China is also buying farmland worldwide, high-quality livestock in the United States and South America, and as this paper reported, is the major owner of the Canadian tar sands and pipelines that get that oil to the refineries and ship it to — China!

They’re just taking care of their citizens, which any good government ought to do. If that means turning us into their colony, well, it brings jobs, taxes and reduces our dependence on foreign oil. Right.

More insanity

And the lunacy doesn’t end there.

• The governor of Pennsylvania slashed his state education budget by $2 billion and wants the state university system to open its campuses to fracking to make up the difference.

• A California company that markets Crystal Geyser Alpine Spring Water wants to build a bottling plant in Johnstown, to sell water from there and Canajoharie. Do they know about the fracking threat to the aquifers? Would it matter?

• Chippewa Falls, Wis., is in the midst of a boom, selling their sand for use in the fracking process. They expect as many as 40 or 50 full-time mining jobs, around 70 trucking jobs and a boom for medical workers to treat silicosis, cancer and other autoimmune diseases.

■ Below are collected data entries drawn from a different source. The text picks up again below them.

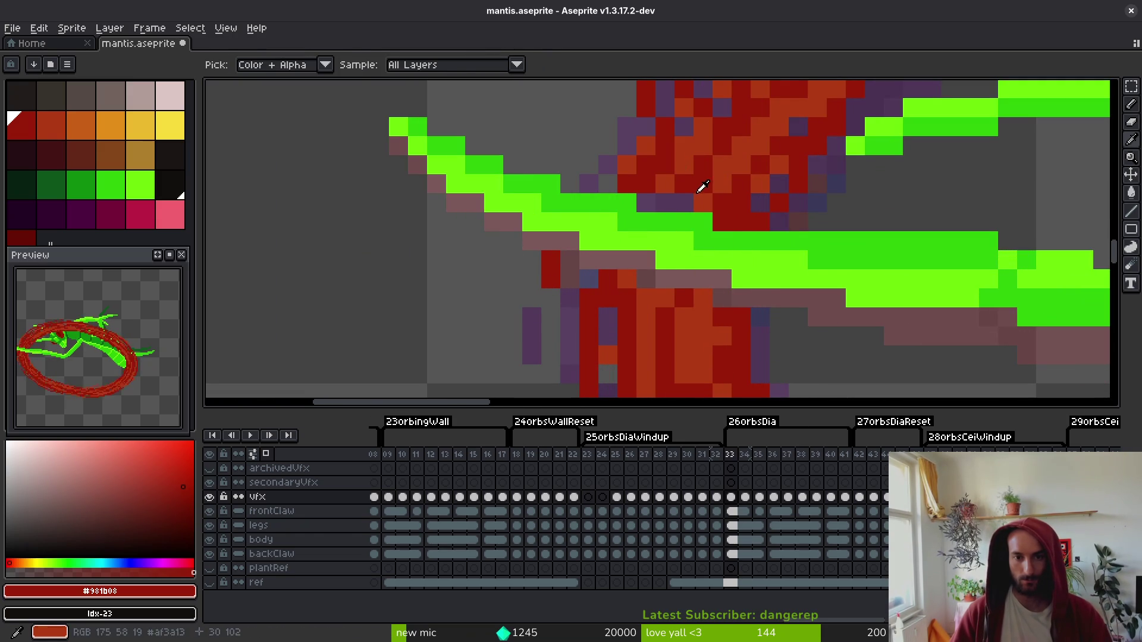
key("b")
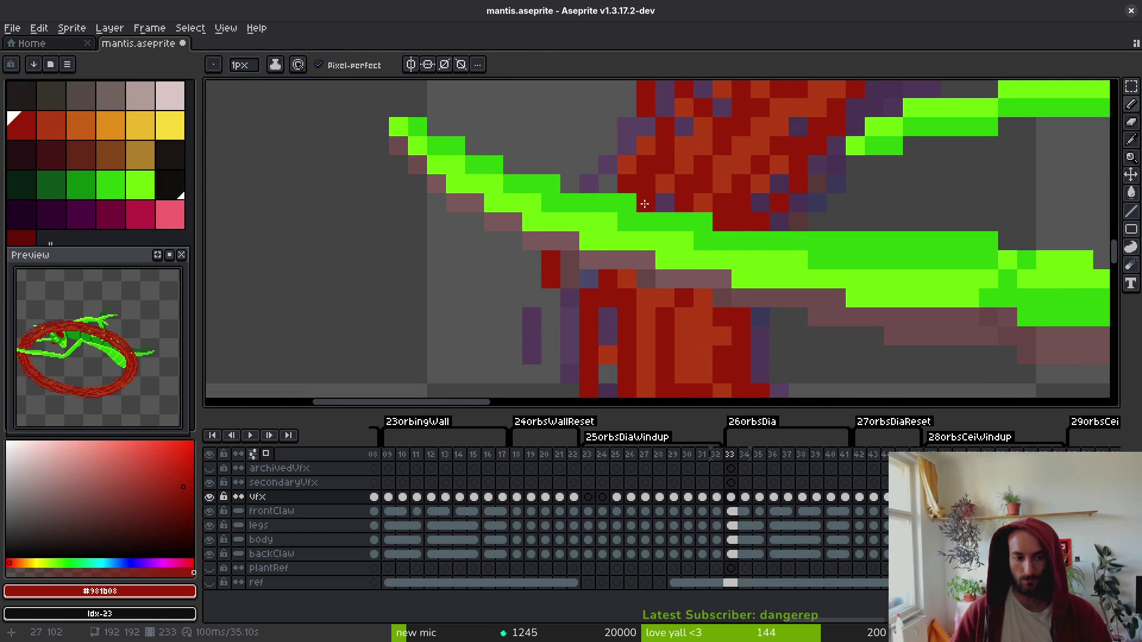
left_click(668, 187, "alt")
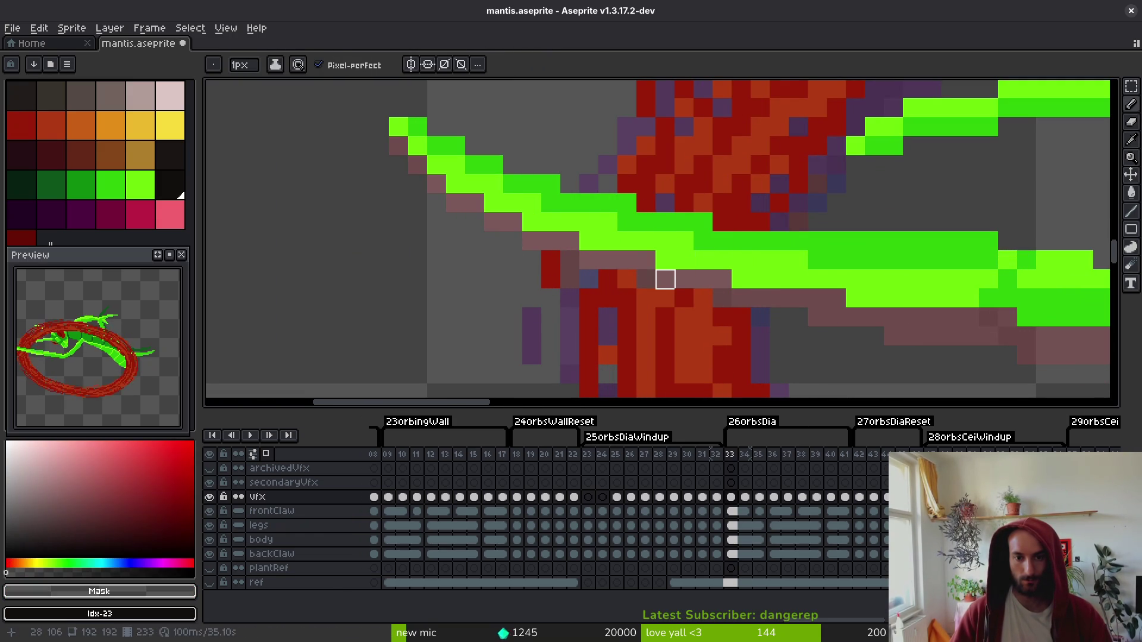
left_click(668, 188, "alt")
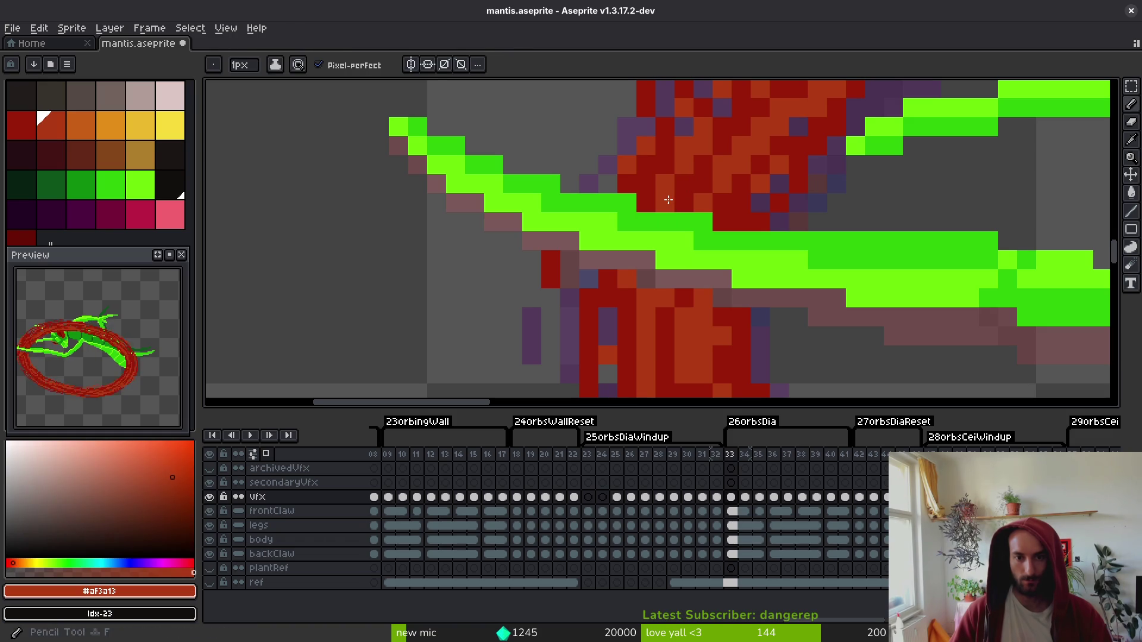
left_click(725, 280)
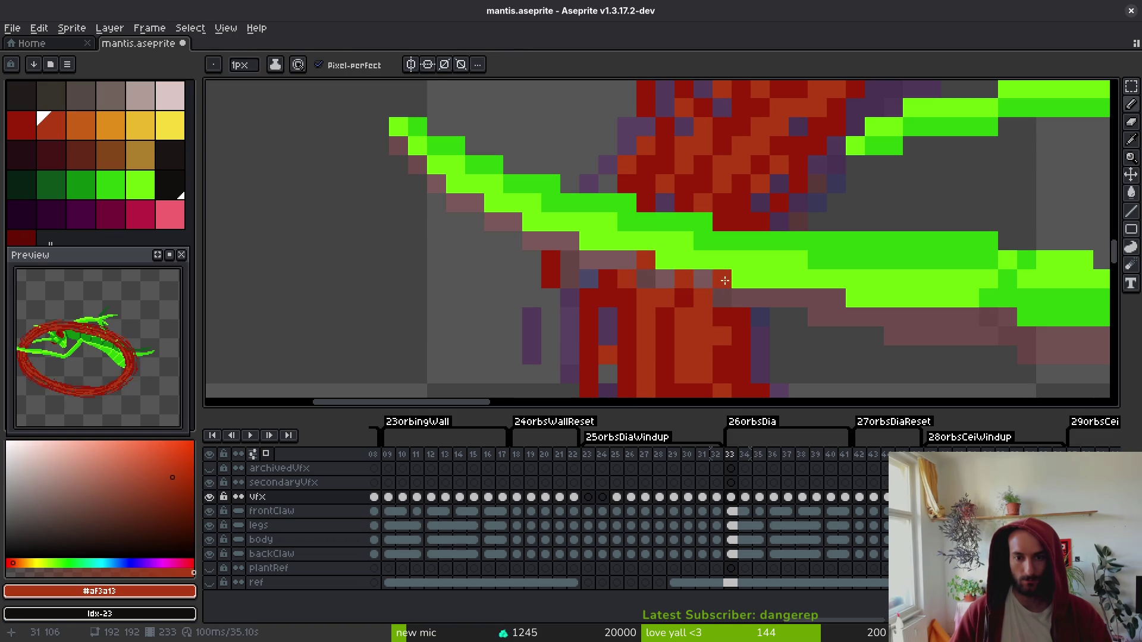
left_click(738, 318, "alt")
left_click(665, 279)
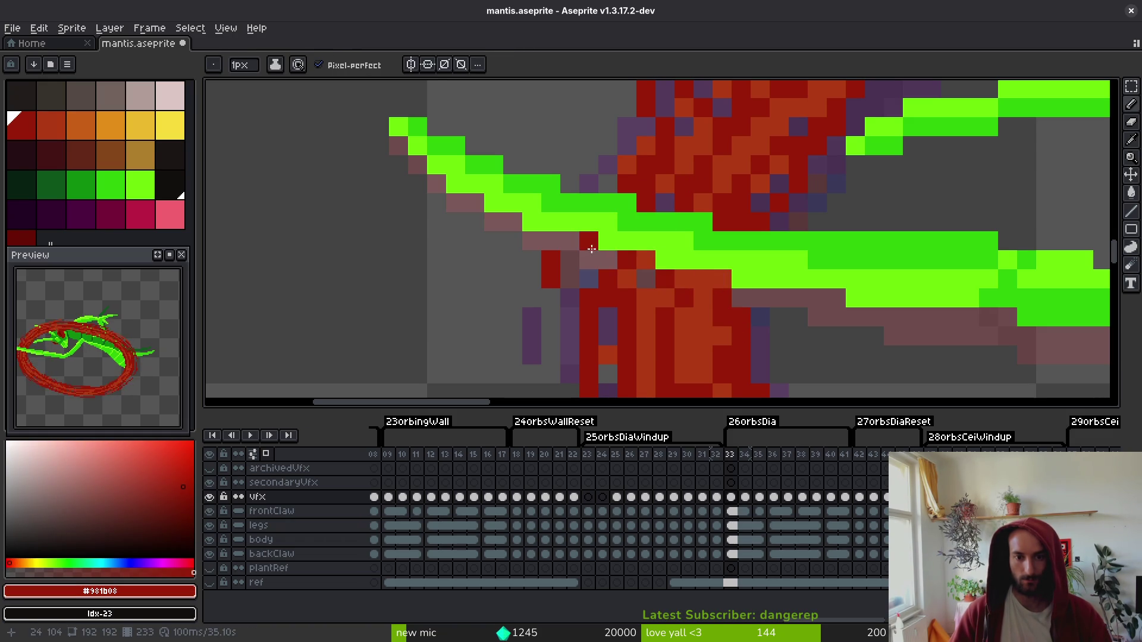
scroll(589, 258, "down", 3)
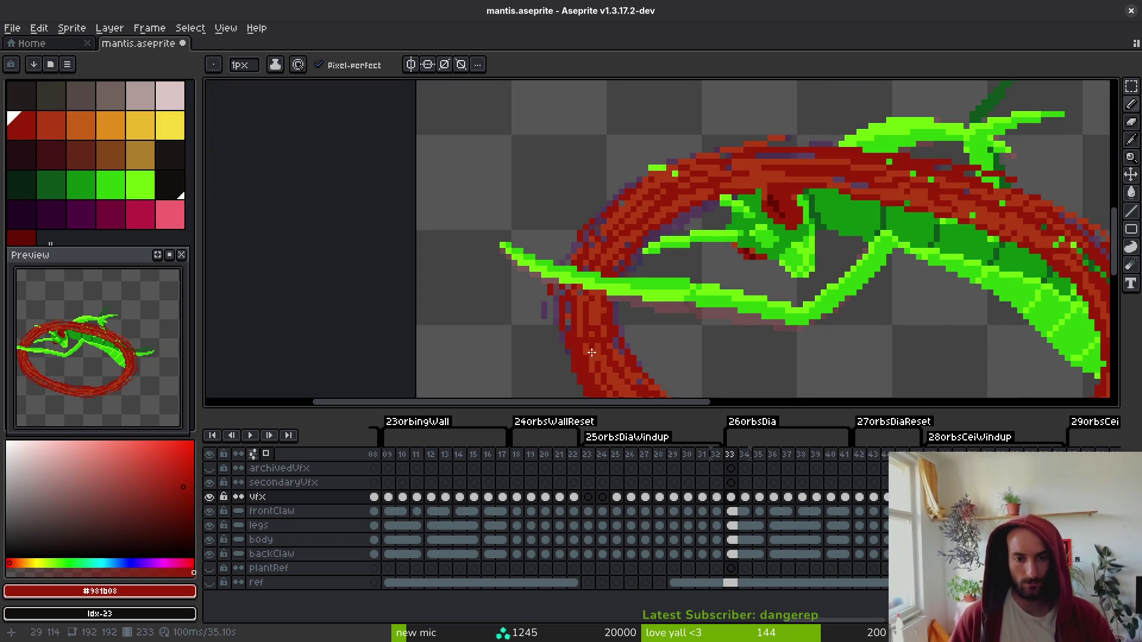
scroll(621, 289, "up", 3)
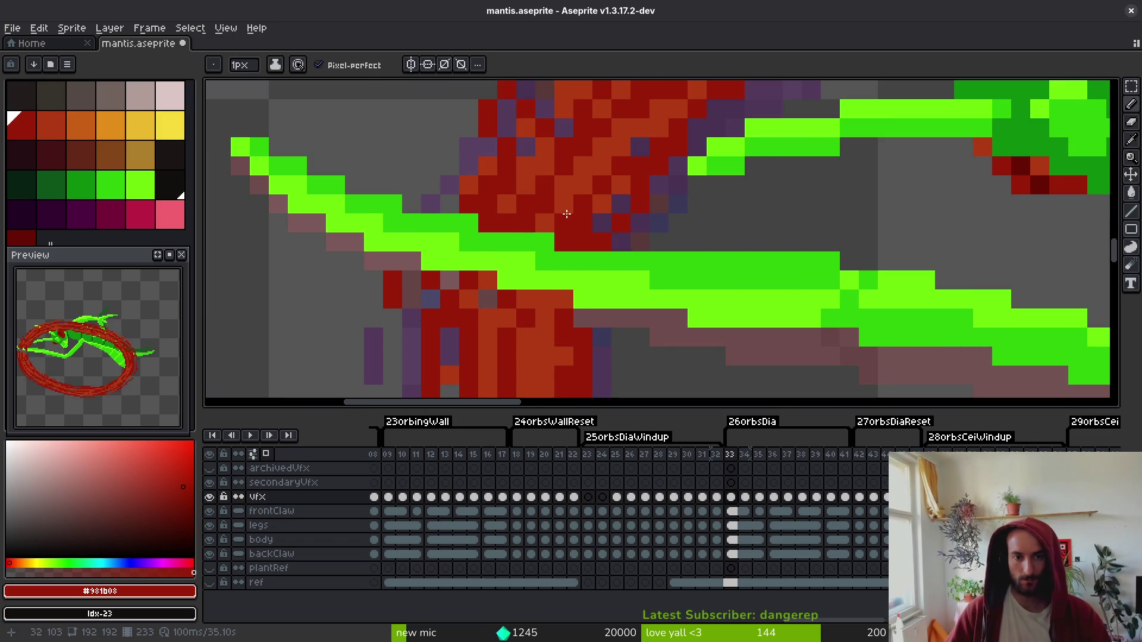
key("ctrl+s")
- On frame 34, sample the slash colours and erase stray pixels along the claw edge
scroll(585, 250, "up", 2)
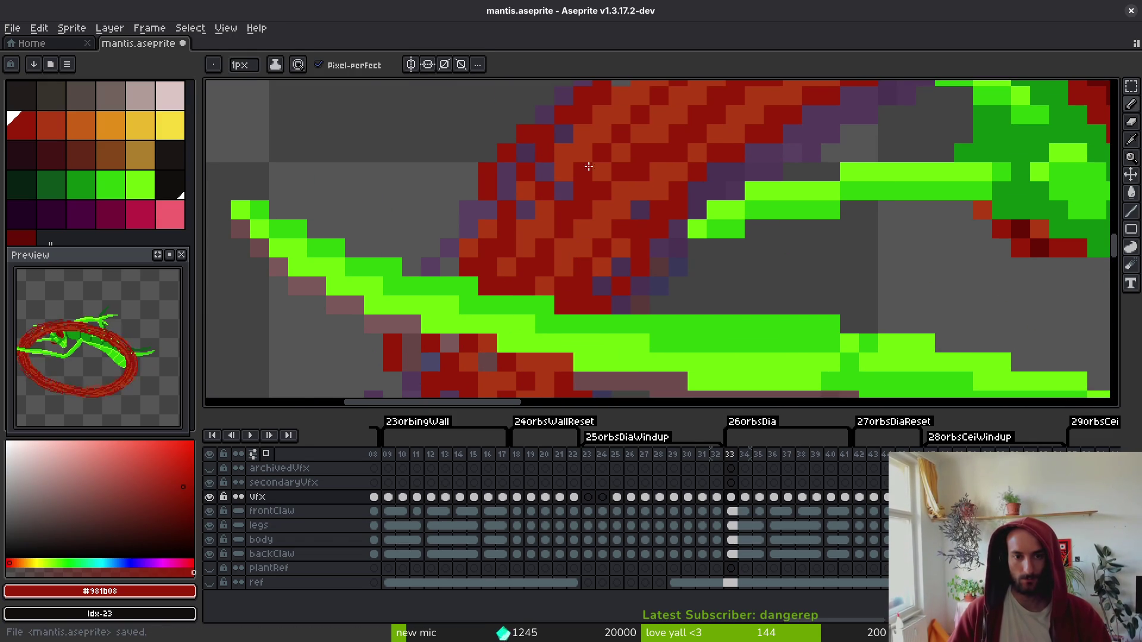
scroll(571, 160, "down", 3)
key("Right")
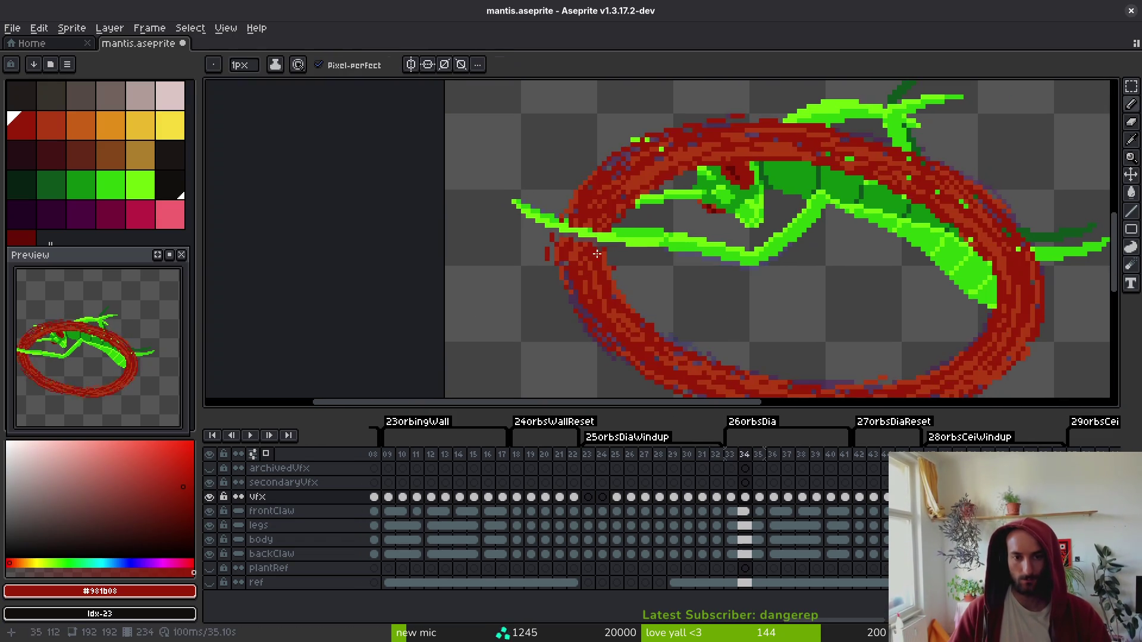
scroll(628, 279, "up", 3)
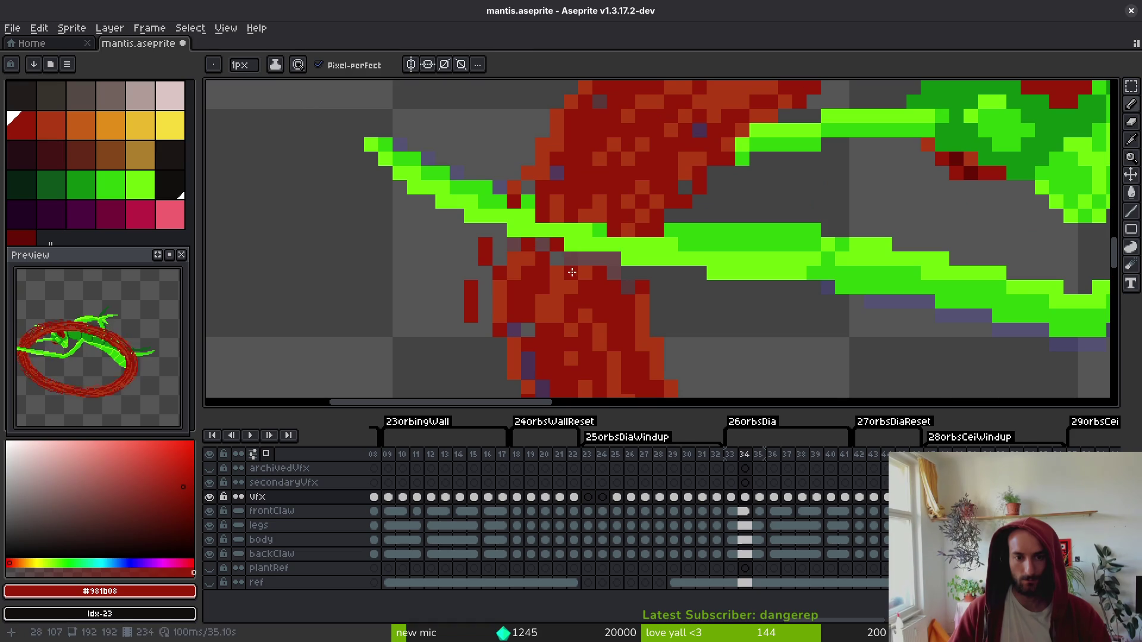
left_click(629, 286, "alt")
left_click(594, 260, "alt")
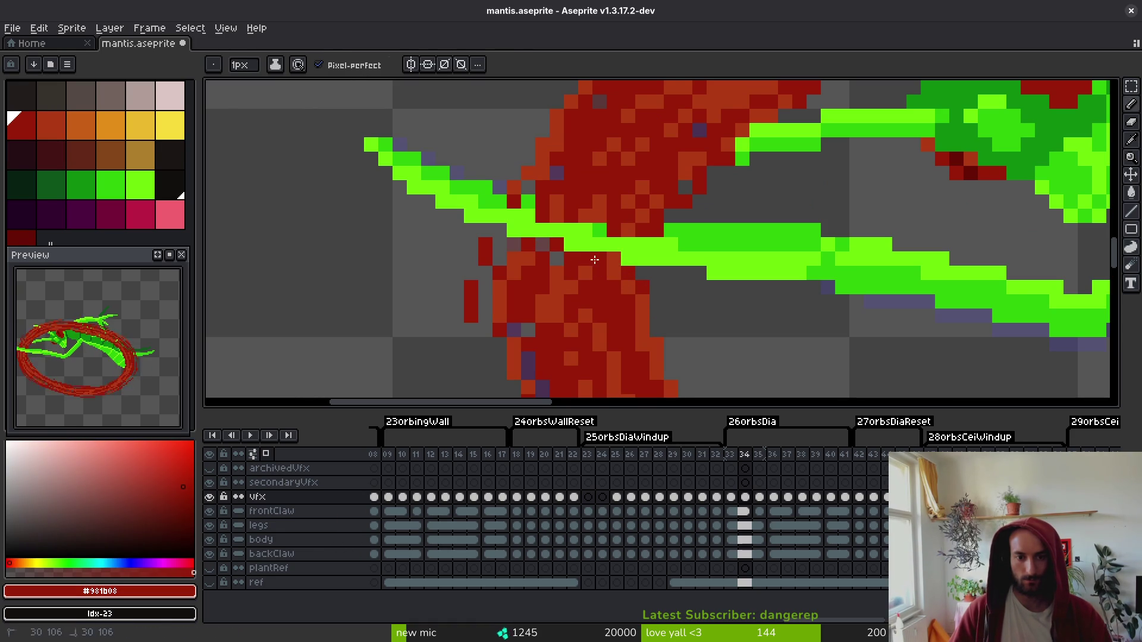
key("l")
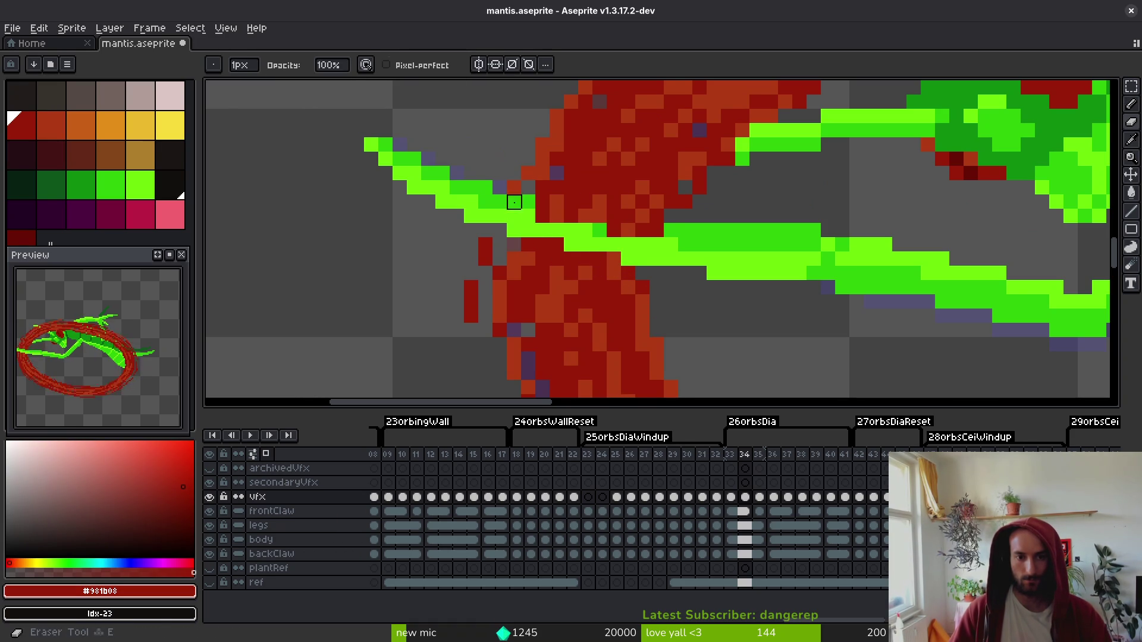
left_click_drag(514, 202, 671, 231)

• In Sao Paulo, Brazil, government prosecutors have filed criminal charges against 17 oil company executives for an oil leak, and a judge has ruled that none of the executives can leave the country. Their “crimes against the environment” could result in sentences of 31 years in prison.

• And residents of the Falkland Islands worry that their huge off-shore oil strikes will change their lives. Oil means they can have security, that is, buy an army to protect themselves from Argentina, which claims the territory.

“Where there is oil, there is more money to invest in environmental conservation,” said Falkands biologist Dan Fowler in an Associated Press article. Is that like saying we have to have parking meters to pay for the Meter Maids? One resident asks, in the same AP article, “Can this place survive it [the oil boom]? Everything we’re here for — not locking doors, freedom, tranquility — can it survive so much money?” Don’t worry. It won’t last that long.

Out of control

So what does this have to do with Earth Day?

If you keep track of the never-ending assault on Pacha Mama, it becomes evident that the rapacious lust for profit from exploiting the resources of our planet are out of control, won’t end until nothing is left but a steaming wasteland and cannot be changed except for a revolution in thinking. Do we know anyone who can be charged with “crimes against the environment?” Do we have the courage to do it?

Forgive us, Mother. Have a nice day.

Karen Cookson lives in Sharon Springs and is a regular contributor to the Sunday Opinion section.